**文書抜粋:**
◇ ◇ ◇ ◇ ◇ ◇ ◇

女系天皇について語る際の「女系」は、「中間に一人でも女子の入った、男系でない血族関係」(有斐閣)、あるいは「男系女系を問わず女子の子孫」と定義付けられる。

女系天皇は歴史上、存在していた

それでは本題である。
男子の天皇と女子の天皇が夫婦であった場合、その子も上の定義からは、「女系」といえなくもないが、ここでは、父親が天皇である場合には男系ということにしておこう。

だが、それでも女系天皇の定義に合致する天皇がいる。それは、奈良時代に即位した元正天皇である。父親である草壁皇子は天皇ではなく、母親が元明天皇であり、元正天皇はこの母である元明天皇を継承している。
ここで、元正天皇の父親である草壁皇子は天武天皇(と持統天皇)の子であり、男系だ!と主張する人もいる。が、もう一度定義と平成17年の皇室典範に関する有識者会議の資料をみてみよう。

女系天皇は、「中間に一人でも女子の入った、男系でない血族関係」あるいは「男系女系を問わず女子の子孫」である。
わかりやすいのは、平成17年の内閣の有識者会議の図である。女系とは上の図の男子C、女子D、男子G、男子H、男子Iである。

これを元正天皇にあてはめる。
元明天皇は、天智天皇の娘であり、女子Aにあたる。そして、元明天皇の娘である元正天皇は、女子Dにあたる。
したがって、元正天皇は、平成17年の皇室典範に関する有識者会議における定義でも、女系天皇にあたるのである。そして、有斐閣の定義も基本的に同様だと解されるが、元正天皇の場合は、母・元明天皇から継承しているのであり、「中間に一人でも女子でも入った」といえよう。

以上から、女系天皇の存在は明らかである。もちろん、定義を歪ませれば何とでもいえる。だが、それは愛子さまが天皇になり、天皇にならなかった悠仁さま他皇族と結婚し、その子は男系である、と主張するのと変わらない、非常に理解しがたいものである。

◇ ◇ ◇ ◇ ◇ ◇ ◇

**提供データ:**
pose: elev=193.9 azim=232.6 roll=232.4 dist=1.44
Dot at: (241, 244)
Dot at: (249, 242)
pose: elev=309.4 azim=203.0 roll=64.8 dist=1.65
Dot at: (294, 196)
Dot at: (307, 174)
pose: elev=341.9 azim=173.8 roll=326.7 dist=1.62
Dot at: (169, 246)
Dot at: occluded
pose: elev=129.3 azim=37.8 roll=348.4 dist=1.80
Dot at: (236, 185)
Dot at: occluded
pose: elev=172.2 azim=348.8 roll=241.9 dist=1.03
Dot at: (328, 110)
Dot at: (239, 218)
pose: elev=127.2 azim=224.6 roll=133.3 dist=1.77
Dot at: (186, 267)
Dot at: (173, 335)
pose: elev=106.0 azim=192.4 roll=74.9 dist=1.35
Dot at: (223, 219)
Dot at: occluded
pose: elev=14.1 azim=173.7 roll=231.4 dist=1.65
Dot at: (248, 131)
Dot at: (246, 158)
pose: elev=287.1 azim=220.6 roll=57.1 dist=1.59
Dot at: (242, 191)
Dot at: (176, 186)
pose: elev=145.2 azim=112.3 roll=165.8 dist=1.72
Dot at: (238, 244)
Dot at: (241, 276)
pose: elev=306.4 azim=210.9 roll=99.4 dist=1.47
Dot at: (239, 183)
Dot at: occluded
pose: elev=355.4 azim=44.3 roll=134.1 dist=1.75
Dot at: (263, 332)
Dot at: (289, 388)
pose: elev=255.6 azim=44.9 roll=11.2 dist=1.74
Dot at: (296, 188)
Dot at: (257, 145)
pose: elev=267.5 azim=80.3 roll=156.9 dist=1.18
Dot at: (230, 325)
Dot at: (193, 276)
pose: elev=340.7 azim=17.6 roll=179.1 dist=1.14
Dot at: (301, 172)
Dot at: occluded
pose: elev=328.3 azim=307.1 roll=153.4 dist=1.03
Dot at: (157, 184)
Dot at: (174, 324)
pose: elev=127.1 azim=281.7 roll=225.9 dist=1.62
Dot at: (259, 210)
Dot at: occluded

◇ ◇ ◇ ◇ ◇ ◇ ◇

**取り組む課題:**
1 > 文書抜粋によると、元正天皇の父親は誰ですか。
2 > 文書抜粋の「だが、それでも女系天皇の定義」で始まり「女子でも入った」といえよう。」まで続く部分を、「有識者会議」を「専門家会議」に入れ替えて書き直してください。

**課題別の解答:**
1 > 草壁皇子です。

2 >
だが、それでも女系天皇の定義に合致する天皇がいる。それは、奈良時代に即位した元正天皇である。父親である草壁皇子は天皇ではなく、母親が元明天皇であり、元正天皇はこの母である元明天皇を継承している。
ここで、元正天皇の父親である草壁皇子は天武天皇(と持統天皇)の子であり、男系だ!と主張する人もいる。が、もう一度定義と平成17年の皇室典範に関する専門家会議の資料をみてみよう。

女系天皇は、「中間に一人でも女子の入った、男系でない血族関係」あるいは「男系女系を問わず女子の子孫」である。
わかりやすいのは、平成17年の内閣の専門家会議の図である。女系とは上の図の男子C、女子D、男子G、男子H、男子Iである。

これを元正天皇にあてはめる。
元明天皇は、天智天皇の娘であり、女子Aにあたる。そして、元明天皇の娘である元正天皇は、女子Dにあたる。
したがって、元正天皇は、平成17年の皇室典範に関する専門家会議における定義でも、女系天皇にあたるのである。そして、有斐閣の定義も基本的に同様だと解されるが、元正天皇の場合は、母・元明天皇から継承しているのであり、「中間に一人でも女子でも入った」といえよう。